▶ _What you need to do_:
Turn the records from the line with "What pressure does this blood-pressure" through the line with "Reading: 90 (km/h)", both included, into a numbered list. Skip any blank lines and leave the pictures out.

[[ Material supplied, beginning ]]

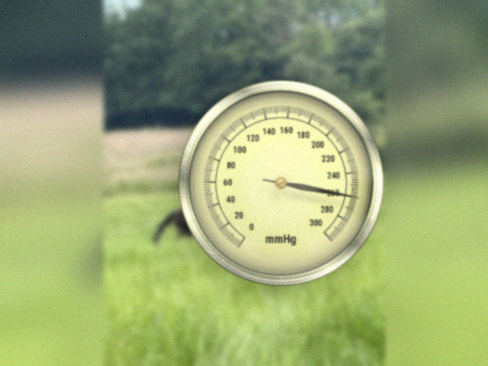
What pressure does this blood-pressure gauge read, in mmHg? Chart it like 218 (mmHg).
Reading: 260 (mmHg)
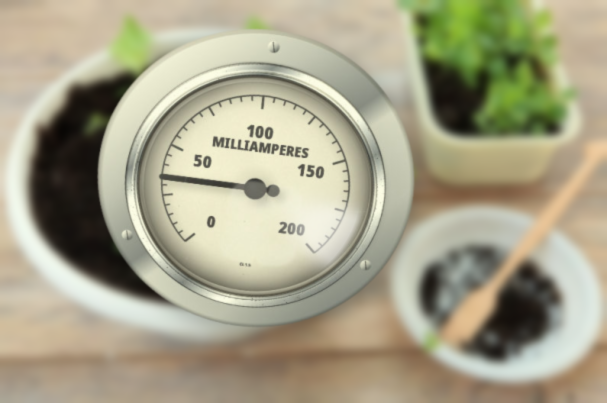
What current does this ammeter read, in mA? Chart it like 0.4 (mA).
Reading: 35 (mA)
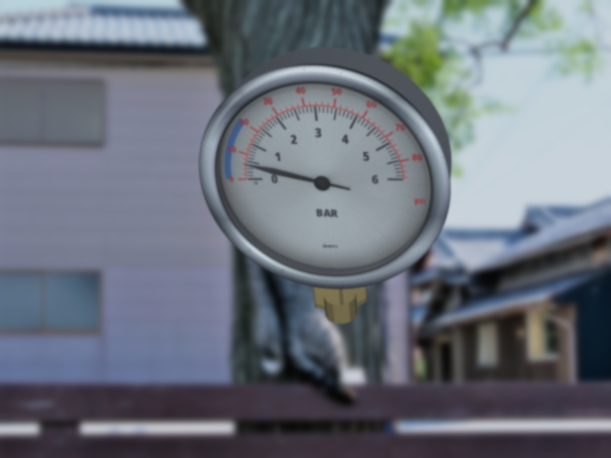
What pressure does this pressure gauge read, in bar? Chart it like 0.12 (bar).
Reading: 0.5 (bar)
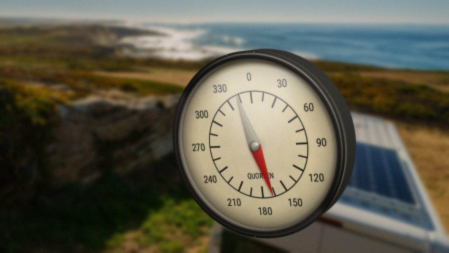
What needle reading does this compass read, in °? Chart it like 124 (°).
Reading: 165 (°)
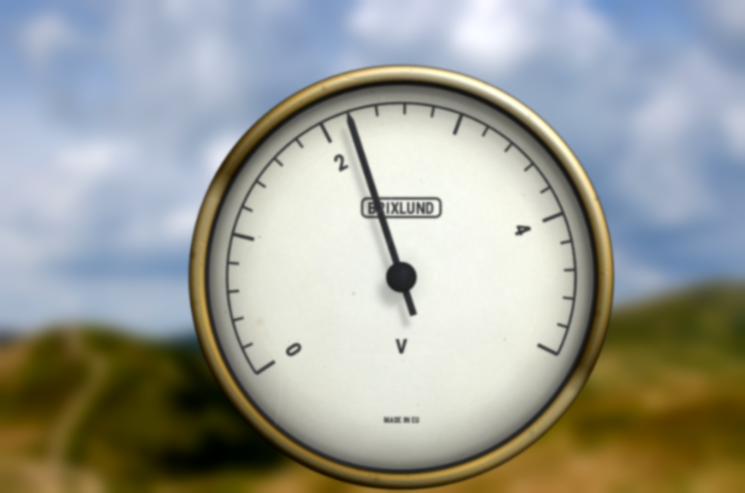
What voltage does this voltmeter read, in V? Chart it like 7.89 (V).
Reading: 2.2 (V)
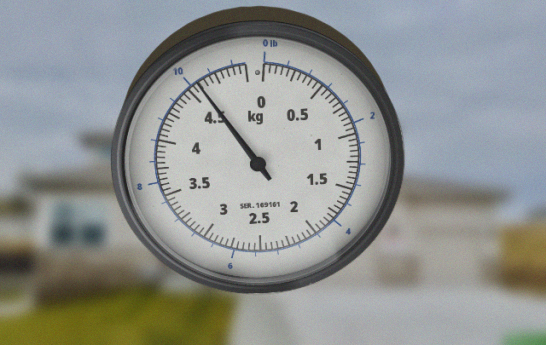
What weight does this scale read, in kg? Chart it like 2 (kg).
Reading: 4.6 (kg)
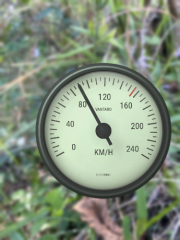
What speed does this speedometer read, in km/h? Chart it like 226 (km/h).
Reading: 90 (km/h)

[[ Material supplied, end ]]
[[ Material supplied, beginning ]]

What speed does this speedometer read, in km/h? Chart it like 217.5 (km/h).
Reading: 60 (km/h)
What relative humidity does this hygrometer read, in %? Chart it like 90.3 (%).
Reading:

[[ Material supplied, end ]]
[[ Material supplied, beginning ]]

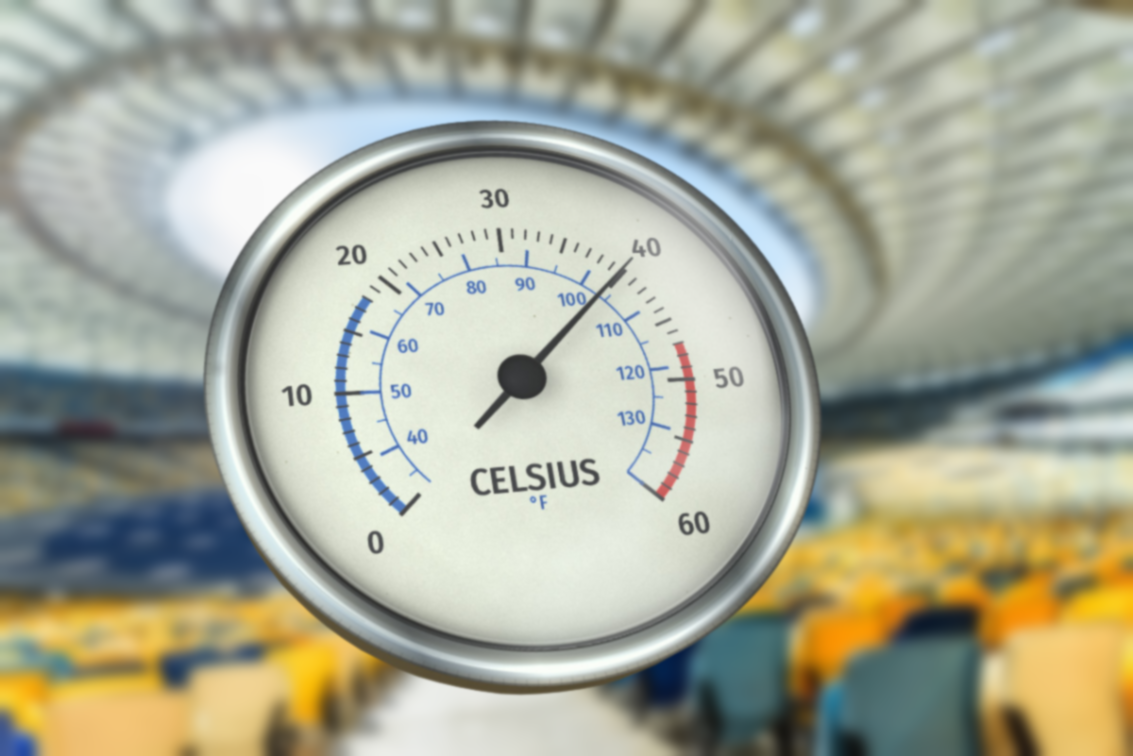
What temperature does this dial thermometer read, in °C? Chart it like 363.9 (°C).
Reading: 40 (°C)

[[ Material supplied, end ]]

▶ _Problem solution_:
1. What pressure does this blood-pressure gauge read, in mmHg? Chart it like 218 (mmHg).
2. Reading: 260 (mmHg)
3. What current does this ammeter read, in mA? Chart it like 0.4 (mA).
4. Reading: 35 (mA)
5. What pressure does this pressure gauge read, in bar? Chart it like 0.12 (bar).
6. Reading: 0.5 (bar)
7. What needle reading does this compass read, in °? Chart it like 124 (°).
8. Reading: 165 (°)
9. What voltage does this voltmeter read, in V? Chart it like 7.89 (V).
10. Reading: 2.2 (V)
11. What weight does this scale read, in kg? Chart it like 2 (kg).
12. Reading: 4.6 (kg)
13. What speed does this speedometer read, in km/h? Chart it like 226 (km/h).
14. Reading: 90 (km/h)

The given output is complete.